## Work required
Everything from the line containing "X246380000Y-40640000D02*" to the last line of the listing below, inclusive, is what you should output, exactly as it appears.
[Start of Attachment]
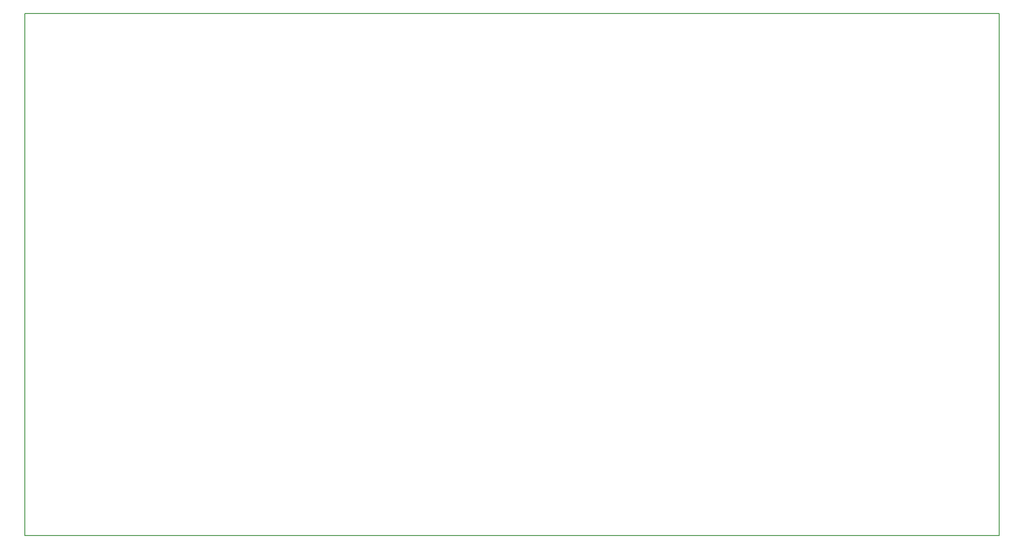
<source format=gbr>
G04 #@! TF.FileFunction,Profile,NP*
%FSLAX46Y46*%
G04 Gerber Fmt 4.6, Leading zero omitted, Abs format (unit mm)*
G04 Created by KiCad (PCBNEW 4.0.2-stable) date 4/21/2016 11:29:13 AM*
%MOMM*%
G01*
G04 APERTURE LIST*
%ADD10C,0.100000*%
%ADD11C,0.150000*%
G04 APERTURE END LIST*
D10*
D11*
X246380000Y-142240000D02*
X56896000Y-142240000D01*
X56896000Y-142240000D02*
X56896000Y-40640000D01*
X246380000Y-40640000D02*
X246380000Y-142240000D01*
X56896000Y-40640000D02*
X246380000Y-40640000D01*
M02*

</source>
[End of Attachment]
## Exercise output
X246380000Y-40640000D02*
X246380000Y-142240000D01*
X56896000Y-40640000D02*
X246380000Y-40640000D01*
M02*

</source>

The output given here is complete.